In the case of this embodiment as well, effects similar to those described in the embodiment shown in FIG. 41 are expected.

Further, although not specifically illustrated and described, it is also possible to expect similar effects by configuring so that only the object is driven multidimensionally and measured.

In addition, in the above-mentioned embodiment, the representative g4h device and detection sensor shown in FIGS. 1 and 2 were explained, but the present invention is not limited to these shapes, drive mechanisms, and structures. This does not preclude the adoption of other devices that are expected to have the same effect.

〔Effect of the invention〕

As described above, according to the present invention, the detection sensor, the object, or the detection sensor is arranged so that the detection sensor, the object, or the detection sensor is always within a certain measurable area where the distance m' between the detection sensor and the object is always determined by the distance m' between the detection sensor and the object. It is possible to provide a non-contact three-dimensional measuring device that can drive and control both the object and the object, thereby automatically measuring an object having a three-dimensional free-form surface in a non-contact state.

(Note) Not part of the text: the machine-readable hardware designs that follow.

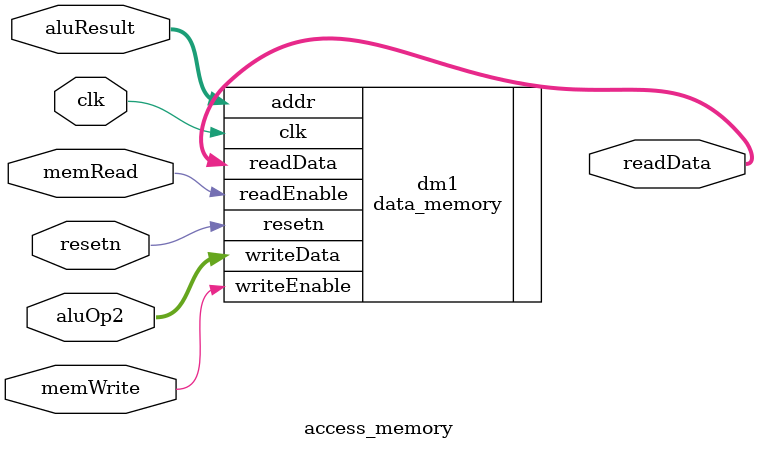
<source format=sv>
module access_memory (
    input clk,
    input resetn,
    input [31:0] aluOp2,
    input [31:0] aluResult,

    // output control signals for mem
    input memRead,
    input memWrite,

    // output signals
    output [31:0] readData
);
    data_memory dm1 (
        .clk(clk),
        .addr(aluResult),
        .writeData(aluOp2),
        .writeEnable(memWrite),
        .readEnable(memRead),
        .readData(readData),
        .resetn(resetn)
    );
    
endmodule
</source>
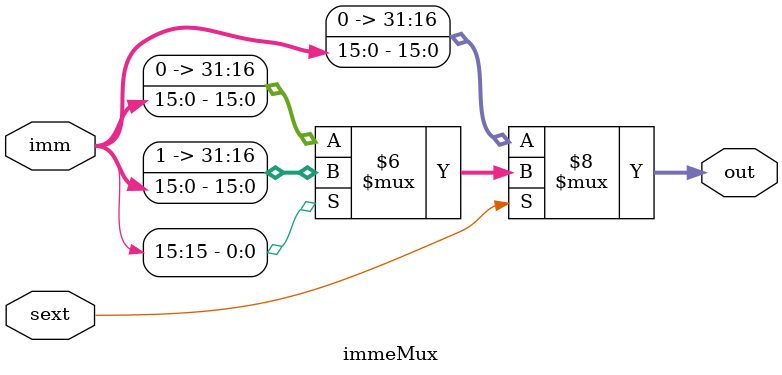
<source format=v>
`timescale 1ns / 1ps

module immeMux(
    input [15:00] imm,
    input sext,
    output reg [31:00] out
    );
    
    //this mux makes the immediate to be 32 bits instead of 16
    always @(*) begin
        if (sext == 1) begin 
            if (imm[15] == 1) begin
                out <= {16'hffff, imm};
            end
            else begin
                out <= {16'h0000, imm};
            end
        end
        else begin
            out <= {16'h0000, imm};
        end
    end
endmodule    


</source>
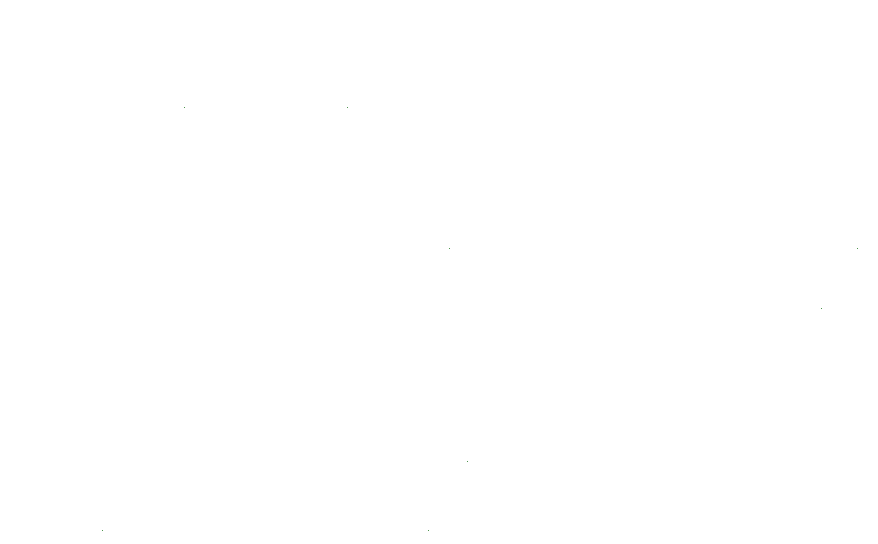
<source format=gbr>
G04*
G04 #@! TF.GenerationSoftware,Altium Limited,Altium Designer,23.10.1 (27)*
G04*
G04 Layer_Color=8388736*
%FSLAX44Y44*%
%MOMM*%
G71*
G04*
G04 #@! TF.SameCoordinates,F1356F94-EBF5-402A-8C13-2620F03D8000*
G04*
G04*
G04 #@! TF.FilePolarity,Positive*
G04*
G01*
G75*
%ADD49C,0.0064*%
D49*
X-172468Y-199186D02*
G03*
X-172468Y-199186I-32J0D01*
G01*
X172532Y-105885D02*
G03*
X172532Y-105885I-32J0D01*
G01*
Y-199186D02*
G03*
X172532Y-199186I-32J0D01*
G01*
X-61399Y-177612D02*
G03*
X-61399Y-177612I-32J0D01*
G01*
X115032Y-298779D02*
G03*
X115032Y-298779I-32J0D01*
G01*
X57532Y0D02*
G03*
X57532Y0I-32J0D01*
G01*
X-114968Y-298779D02*
G03*
X-114968Y-298779I-32J0D01*
G01*
X-57468Y0D02*
G03*
X-57468Y0I-32J0D01*
G01*
X142532Y-250000D02*
G03*
X142532Y-250000I-32J0D01*
G01*
X-535468Y-319023D02*
G03*
X-535468Y-319023I-32J0D01*
G01*
X-139968Y-200000D02*
G03*
X-139968Y-200000I-32J0D01*
G01*
X-121468Y-319023D02*
G03*
X-121468Y-319023I-32J0D01*
G01*
X-418086Y-300592D02*
G03*
X-418086Y-300592I-32J0D01*
G01*
X-190468Y-438535D02*
G03*
X-190468Y-438535I-32J0D01*
G01*
X-259468Y-80000D02*
G03*
X-259468Y-80000I-32J0D01*
G01*
X-466468Y-438535D02*
G03*
X-466468Y-438535I-32J0D01*
G01*
X-397468Y-80000D02*
G03*
X-397468Y-80000I-32J0D01*
G01*
X-157468Y-380000D02*
G03*
X-157468Y-380000I-32J0D01*
G01*
M02*

</source>
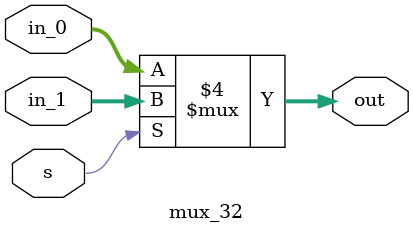
<source format=v>
`timescale 1ns / 1ps
module mux_32(
	input[31:0]in_0,in_1,
	input s,
	output reg[31:0]out
    );
	always@(in_0 or in_1 or s)
	begin
		if(s==0) out=in_0;
		else out=in_1;
	end

endmodule

</source>
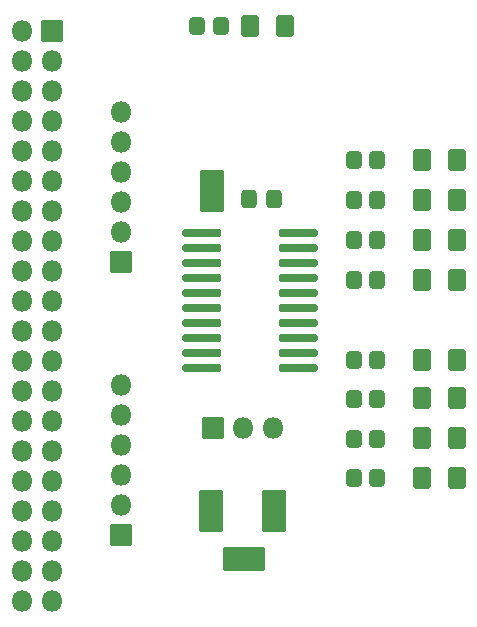
<source format=gbr>
%TF.GenerationSoftware,KiCad,Pcbnew,8.0.2*%
%TF.CreationDate,2024-05-07T14:35:48-05:00*%
%TF.ProjectId,CERBERUS 2100 Blinky,43455242-4552-4555-9320-323130302042,rev?*%
%TF.SameCoordinates,Original*%
%TF.FileFunction,Soldermask,Top*%
%TF.FilePolarity,Negative*%
%FSLAX46Y46*%
G04 Gerber Fmt 4.6, Leading zero omitted, Abs format (unit mm)*
G04 Created by KiCad (PCBNEW 8.0.2) date 2024-05-07 14:35:48*
%MOMM*%
%LPD*%
G01*
G04 APERTURE LIST*
G04 Aperture macros list*
%AMRoundRect*
0 Rectangle with rounded corners*
0 $1 Rounding radius*
0 $2 $3 $4 $5 $6 $7 $8 $9 X,Y pos of 4 corners*
0 Add a 4 corners polygon primitive as box body*
4,1,4,$2,$3,$4,$5,$6,$7,$8,$9,$2,$3,0*
0 Add four circle primitives for the rounded corners*
1,1,$1+$1,$2,$3*
1,1,$1+$1,$4,$5*
1,1,$1+$1,$6,$7*
1,1,$1+$1,$8,$9*
0 Add four rect primitives between the rounded corners*
20,1,$1+$1,$2,$3,$4,$5,0*
20,1,$1+$1,$4,$5,$6,$7,0*
20,1,$1+$1,$6,$7,$8,$9,0*
20,1,$1+$1,$8,$9,$2,$3,0*%
G04 Aperture macros list end*
%ADD10RoundRect,0.267825X0.495475X0.657975X-0.495475X0.657975X-0.495475X-0.657975X0.495475X-0.657975X0*%
%ADD11RoundRect,0.050800X-0.850000X-0.850000X0.850000X-0.850000X0.850000X0.850000X-0.850000X0.850000X0*%
%ADD12O,1.801600X1.801600*%
%ADD13RoundRect,0.271166X-0.379634X-0.479634X0.379634X-0.479634X0.379634X0.479634X-0.379634X0.479634X0*%
%ADD14RoundRect,0.050800X-1.725000X-0.925000X1.725000X-0.925000X1.725000X0.925000X-1.725000X0.925000X0*%
%ADD15RoundRect,0.175400X-0.862900X-0.175400X0.862900X-0.175400X0.862900X0.175400X-0.862900X0.175400X0*%
%ADD16RoundRect,0.271617X0.366683X0.504183X-0.366683X0.504183X-0.366683X-0.504183X0.366683X-0.504183X0*%
%ADD17RoundRect,0.050800X0.925000X-1.725000X0.925000X1.725000X-0.925000X1.725000X-0.925000X-1.725000X0*%
%ADD18RoundRect,0.050800X0.850000X-0.850000X0.850000X0.850000X-0.850000X0.850000X-0.850000X-0.850000X0*%
%ADD19RoundRect,0.175400X-0.900400X-0.175400X0.900400X-0.175400X0.900400X0.175400X-0.900400X0.175400X0*%
%ADD20RoundRect,0.050800X0.850000X0.850000X-0.850000X0.850000X-0.850000X-0.850000X0.850000X-0.850000X0*%
G04 APERTURE END LIST*
D10*
%TO.C,D8*%
X119129200Y-96477400D03*
X116154200Y-96477400D03*
%TD*%
%TO.C,D3*%
X119129200Y-76327000D03*
X116154200Y-76327000D03*
%TD*%
D11*
%TO.C,J1*%
X84861400Y-62052200D03*
D12*
X82321400Y-62052200D03*
X84861400Y-64592200D03*
X82321400Y-64592200D03*
X84861400Y-67132200D03*
X82321400Y-67132200D03*
X84861400Y-69672200D03*
X82321400Y-69672200D03*
X84861400Y-72212200D03*
X82321400Y-72212200D03*
X84861400Y-74752200D03*
X82321400Y-74752200D03*
X84861400Y-77292200D03*
X82321400Y-77292200D03*
X84861400Y-79832200D03*
X82321400Y-79832200D03*
X84861400Y-82372200D03*
X82321400Y-82372200D03*
X84861400Y-84912200D03*
X82321400Y-84912200D03*
X84861400Y-87452200D03*
X82321400Y-87452200D03*
X84861400Y-89992200D03*
X82321400Y-89992200D03*
X84861400Y-92532200D03*
X82321400Y-92532200D03*
X84861400Y-95072200D03*
X82321400Y-95072200D03*
X84861400Y-97612200D03*
X82321400Y-97612200D03*
X84861400Y-100152200D03*
X82321400Y-100152200D03*
X84861400Y-102692200D03*
X82321400Y-102692200D03*
X84861400Y-105232200D03*
X82321400Y-105232200D03*
X84861400Y-107772200D03*
X82321400Y-107772200D03*
X84861400Y-110312200D03*
X82321400Y-110312200D03*
%TD*%
D10*
%TO.C,D9*%
X119129200Y-99867400D03*
X116154200Y-99867400D03*
%TD*%
D13*
%TO.C,R8*%
X110388400Y-96524266D03*
X112388400Y-96524266D03*
%TD*%
D10*
%TO.C,D7*%
X119129200Y-93087400D03*
X116154200Y-93087400D03*
%TD*%
D14*
%TO.C,TP3*%
X101092000Y-106680000D03*
%TD*%
D10*
%TO.C,D6*%
X119162100Y-89838000D03*
X116187100Y-89838000D03*
%TD*%
D15*
%TO.C,U1*%
X98137500Y-79121000D03*
X98137500Y-80391000D03*
X98137500Y-81661000D03*
X98137500Y-82931000D03*
X98137500Y-84201000D03*
X98137500Y-85471000D03*
X98137500Y-86741000D03*
X98137500Y-88011000D03*
X98137500Y-89281000D03*
X98137500Y-90551000D03*
X105062500Y-90551000D03*
X105062500Y-89281000D03*
X105062500Y-88011000D03*
X105062500Y-86741000D03*
X105062500Y-85471000D03*
X105062500Y-84201000D03*
X105062500Y-82931000D03*
X105062500Y-81661000D03*
X105062500Y-80391000D03*
X105062500Y-79121000D03*
%TD*%
D16*
%TO.C,C1*%
X103653500Y-76200000D03*
X101578500Y-76200000D03*
%TD*%
D13*
%TO.C,R2*%
X110388400Y-72937000D03*
X112388400Y-72937000D03*
%TD*%
D17*
%TO.C,TP1*%
X98425000Y-75565000D03*
%TD*%
D13*
%TO.C,R1*%
X97171000Y-61595000D03*
X99171000Y-61595000D03*
%TD*%
%TO.C,R9*%
X110388400Y-99867400D03*
X112388400Y-99867400D03*
%TD*%
%TO.C,R5*%
X110388400Y-83107000D03*
X112388400Y-83107000D03*
%TD*%
D17*
%TO.C,TP2*%
X98298000Y-102616000D03*
%TD*%
D10*
%TO.C,D2*%
X119129200Y-72937000D03*
X116154200Y-72937000D03*
%TD*%
%TO.C,D5*%
X119129200Y-83107000D03*
X116154200Y-83107000D03*
%TD*%
%TO.C,D4*%
X119129200Y-79717000D03*
X116154200Y-79717000D03*
%TD*%
D13*
%TO.C,R7*%
X110388400Y-93181133D03*
X112388400Y-93181133D03*
%TD*%
%TO.C,R6*%
X110388400Y-89838000D03*
X112388400Y-89838000D03*
%TD*%
D18*
%TO.C,J2*%
X98526600Y-95656400D03*
D12*
X101066600Y-95656400D03*
X103606600Y-95656400D03*
%TD*%
D10*
%TO.C,D1*%
X104611500Y-61595000D03*
X101636500Y-61595000D03*
%TD*%
D17*
%TO.C,TP4*%
X103632000Y-102616000D03*
%TD*%
D19*
%TO.C,U2*%
X96950000Y-79121000D03*
X96950000Y-80391000D03*
X96950000Y-81661000D03*
X96950000Y-82931000D03*
X96950000Y-84201000D03*
X96950000Y-85471000D03*
X96950000Y-86741000D03*
X96950000Y-88011000D03*
X96950000Y-89281000D03*
X96950000Y-90551000D03*
X106250000Y-90551000D03*
X106250000Y-89281000D03*
X106250000Y-88011000D03*
X106250000Y-86741000D03*
X106250000Y-85471000D03*
X106250000Y-84201000D03*
X106250000Y-82931000D03*
X106250000Y-81661000D03*
X106250000Y-80391000D03*
X106250000Y-79121000D03*
%TD*%
D20*
%TO.C,J3*%
X90678000Y-81534000D03*
D12*
X90678000Y-78994000D03*
X90678000Y-76454000D03*
X90678000Y-73914000D03*
X90678000Y-71374000D03*
X90678000Y-68834000D03*
%TD*%
D13*
%TO.C,R3*%
X110388400Y-76327000D03*
X112388400Y-76327000D03*
%TD*%
%TO.C,R4*%
X110388400Y-79717000D03*
X112388400Y-79717000D03*
%TD*%
D20*
%TO.C,J4*%
X90678000Y-104648000D03*
D12*
X90678000Y-102108000D03*
X90678000Y-99568000D03*
X90678000Y-97028000D03*
X90678000Y-94488000D03*
X90678000Y-91948000D03*
%TD*%
M02*

</source>
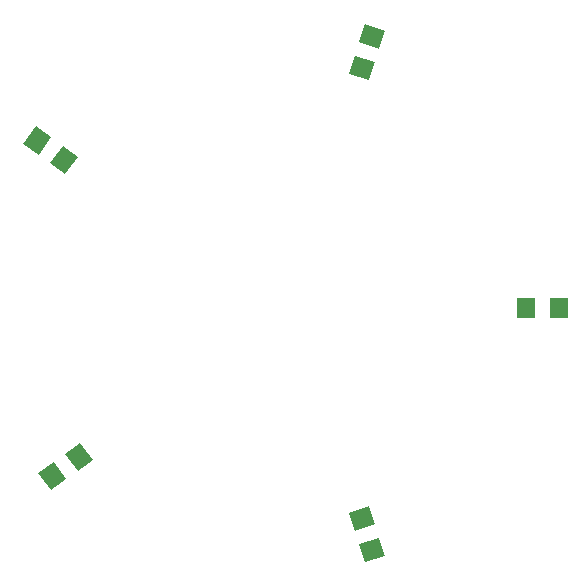
<source format=gtp>
G75*
%MOIN*%
%OFA0B0*%
%FSLAX25Y25*%
%IPPOS*%
%LPD*%
%AMOC8*
5,1,8,0,0,1.08239X$1,22.5*
%
%ADD10R,0.06299X0.07087*%
D10*
G36*
X0128173Y0134058D02*
X0123078Y0130356D01*
X0118913Y0136088D01*
X0124008Y0139790D01*
X0128173Y0134058D01*
G37*
G36*
X0137092Y0140538D02*
X0131997Y0136836D01*
X0127832Y0142568D01*
X0132927Y0146270D01*
X0137092Y0140538D01*
G37*
G36*
X0229190Y0124975D02*
X0231136Y0118986D01*
X0224398Y0116797D01*
X0222452Y0122786D01*
X0229190Y0124975D01*
G37*
G36*
X0232597Y0114491D02*
X0234543Y0108502D01*
X0227805Y0106313D01*
X0225859Y0112302D01*
X0232597Y0114491D01*
G37*
X0281488Y0191000D03*
X0292512Y0191000D03*
G36*
X0222452Y0269214D02*
X0224398Y0275203D01*
X0231136Y0273014D01*
X0229190Y0267025D01*
X0222452Y0269214D01*
G37*
G36*
X0225859Y0279698D02*
X0227805Y0285687D01*
X0234543Y0283498D01*
X0232597Y0277509D01*
X0225859Y0279698D01*
G37*
G36*
X0127927Y0235730D02*
X0122832Y0239432D01*
X0126997Y0245164D01*
X0132092Y0241462D01*
X0127927Y0235730D01*
G37*
G36*
X0119008Y0242210D02*
X0113913Y0245912D01*
X0118078Y0251644D01*
X0123173Y0247942D01*
X0119008Y0242210D01*
G37*
M02*

</source>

[Brief explanation of the drawing]

FIG. 1 is a configuration diagram of a non-contact three-dimensional measuring device according to an embodiment of the present invention, and FIG. 2 is a configuration diagram of a non-contact three-dimensional measuring device according to another embodiment of the present invention. Figure 3 is a block diagram of the measurement and drive control system of these devices, Figures 4 and 5 show experimental results using these devices, and Figure 6 is a diagram of the measurement principle of the detection sensor. Ru. l... Cutting body, 2, 2A... Drive device, 3a, 3b.
... Controller, 4... Detection sensor, 6... Computer, Inventor Katsuhiro Oshima 3-1 Saiwaimachi, Hitachi City

Claims (1)

[Scope of Claims] 1. Measuring means for measuring the distance between an object having a three-dimensional free-form surface in a non-contact state and the measuring means;
A plurality of drive shafts for moving the measuring means, the object, or both the measuring means and the object so that the distance between the measuring means and the object is always within a certain measurable area. an input means for inputting the shape of an object as three-dimensional coordinate values in the form of a point sequence; converting the input into coordinate position command signals for a plurality of drive axes of the drive device; a signal processing means having a signal conversion unit for converting a distance signal measured by the measuring means into distance information in a coordinate system and outputting the same; and a measuring means that controls the drive device according to the coordinate position command signal. 1. A non-contact three-dimensional measuring device, comprising control command means for commanding the coordinate position of each axis so that the object always moves around an object within a measurable region. 2. The non-contact three-dimensional measuring device according to claim 1, wherein the measuring means uses a detector that uses laser light and has a finite measurable area. 3. In the device described in claim 1, the signal processing means measures the coordinate position of each of the plurality of drive shafts to which the plurality of drive shafts should proceed next at a certain arbitrary point of time, using the measuring means by that arbitrary point of time. The non-contact type is equipped with an arithmetic unit that can perform calculations and predictions based on the coordinate values of each axis, and is configured so that the coordinate position of each axis is commanded by a control command means according to the calculation predictions. Three-dimensional measuring device.